Tugging the mobile phone I had stolen from my back pocket, I turned it on. It wouldn’t be missed; my father had an old, rusted biscuit tin full of them. But the battery on the one I had chosen was low, and I knew I needed to use it quickly.
Shuffling back into the shadows, I glanced fretfully up and down the empty street. I had stopped at the end of our road. As I said, we rarely left the grounds of our house, and so I didn’t want to get lost. If the phone didn’t connect or suddenly shut down on me, I knew I’d have to go back.
Before I used the call settings, I checked that the photos I had taken were still there, and sure enough, the images of my sister chained to her bed blew up the screen.
The raw, purple welts on Sophie’s ankle made my stomach heave, as did the colour of the soiled mattress she was lying on.
My fingers lifted automatically to my own injuries, tracing the hollows of my wrists.
Enough was enough. I was seventeen now and knew I needed to do something. If I didn’t, Sophie would die there. She wasn’t receiving the care she needed, and the only way I could save her was to run away and find help.

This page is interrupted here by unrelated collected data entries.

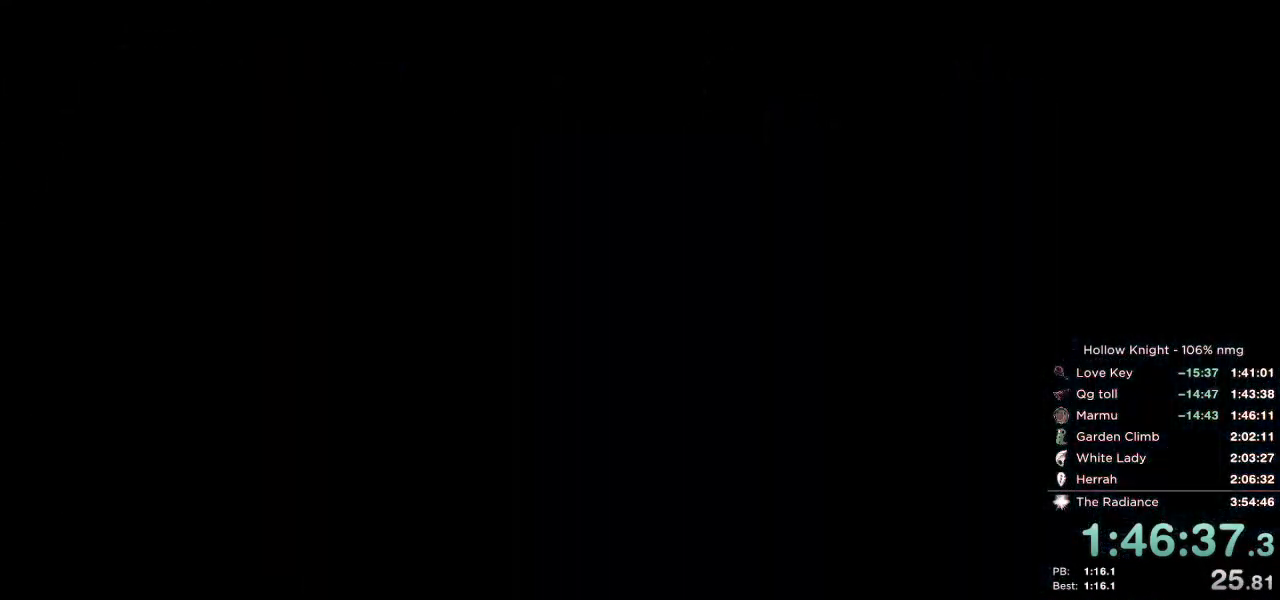
{"keys": ["right"], "events": [[83, "down", "down"], [300, "down", "up"]]}
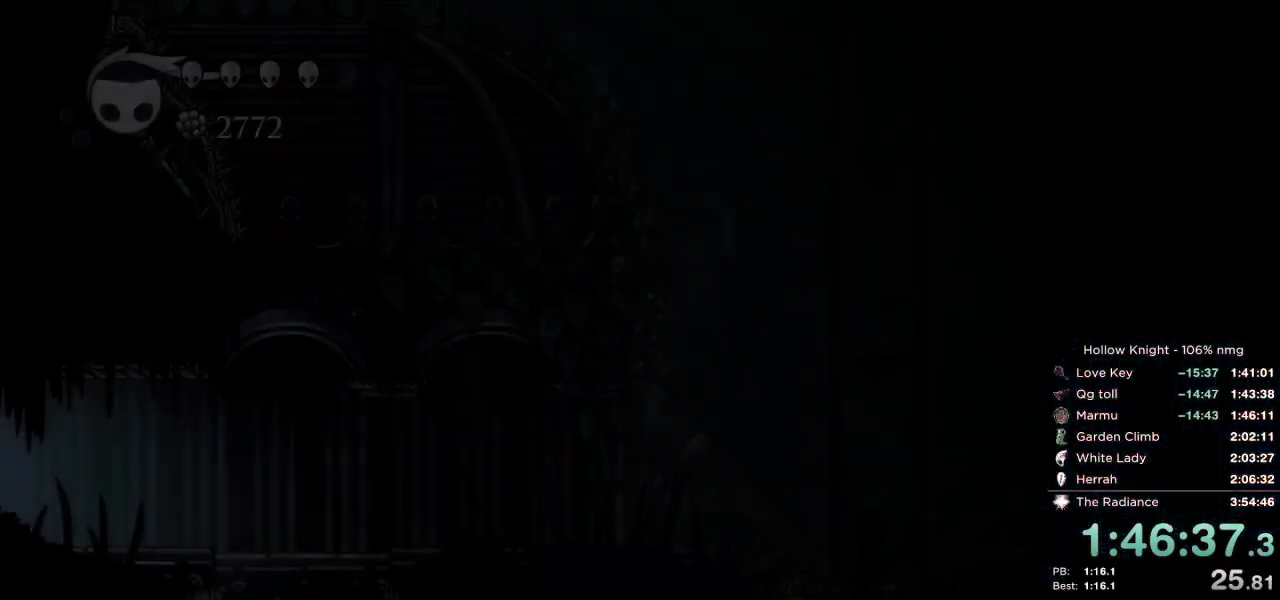
{"keys": ["right"], "events": []}
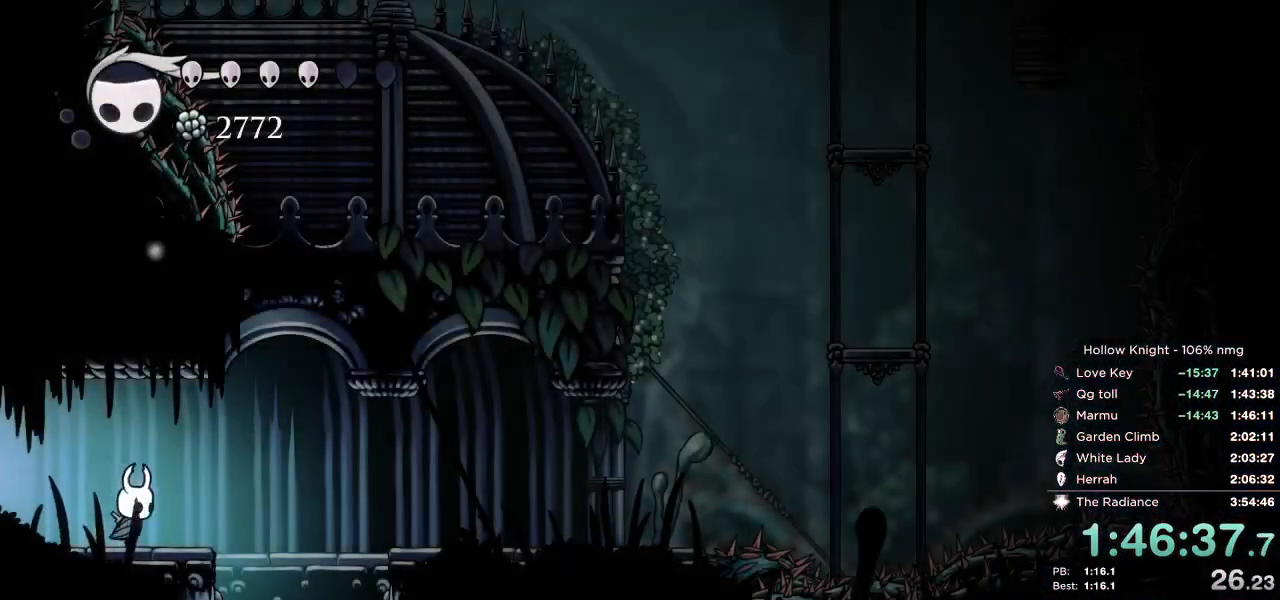
{"keys": ["right"], "events": [[33, "jump", "down"], [83, "dash", "down"], [100, "jump", "up"], [200, "dash", "up"]]}
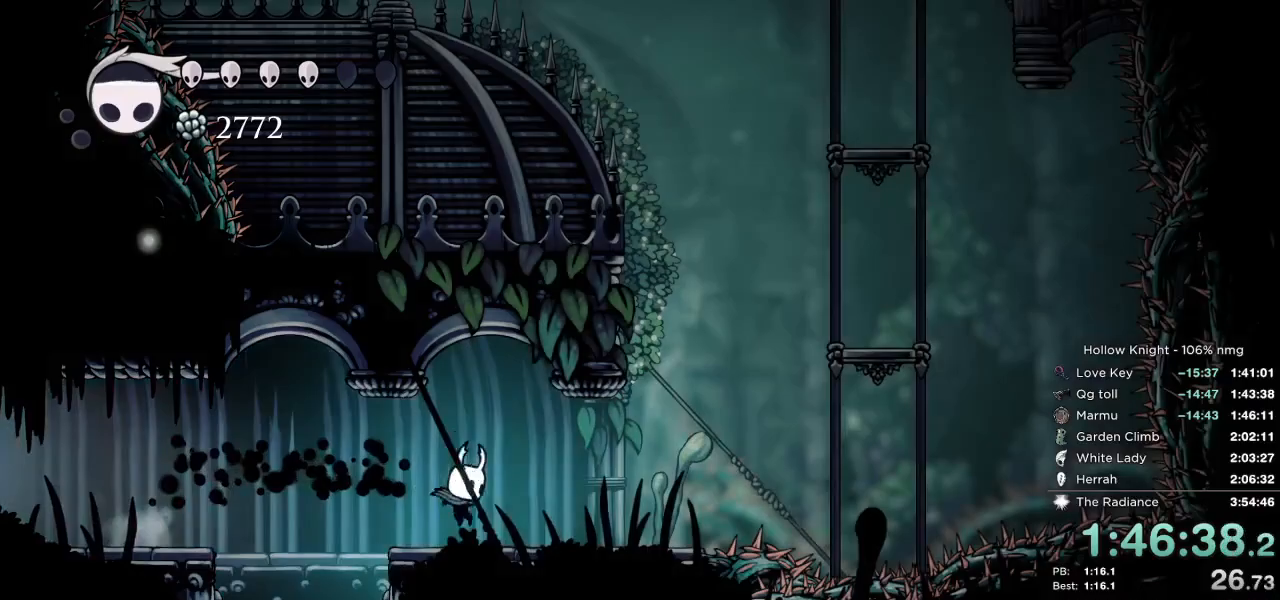
{"keys": ["jump", "right"], "events": [[367, "jump", "down"]]}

And then there was the matter of the damage to my father’s car: the straw that broke the camel's back. I had taken it as a sign. We had a gated drive, so he never usually put it in the garage. When he’d carefully backed it in there the previous night, I became suspicious, especially when I saw him staggering through the house looking more frightful than usual.
After hearing about a local hit-and-run incident involving a blue Honda Civic with mismatched bodywork, my feet automatically led me into that garage.
And sure enough, the front left wing of my father’s car was badly dented, as was part of the bonnet.
I remembered how my fingers had trembled as they brushed the mudguard, my stomach tightening as I saw it: a dark, rust-coloured smear, dried and crusty. Blood.
It wouldn’t have been the first time my father had been drunk at the wheel and had hit someone. But this time, that ‘someone’ was fighting for their life in the hospital. The local news station was asking for any potential witnesses to come forward.
And my mind was made up. It had to stop: all of it.
Did I love my parents? Yes. Did I agree with how they lived their lives and how they treated their children? No.
After a brief pause, I inhaled that cold, forbidden air and dialled the only number I knew by heart.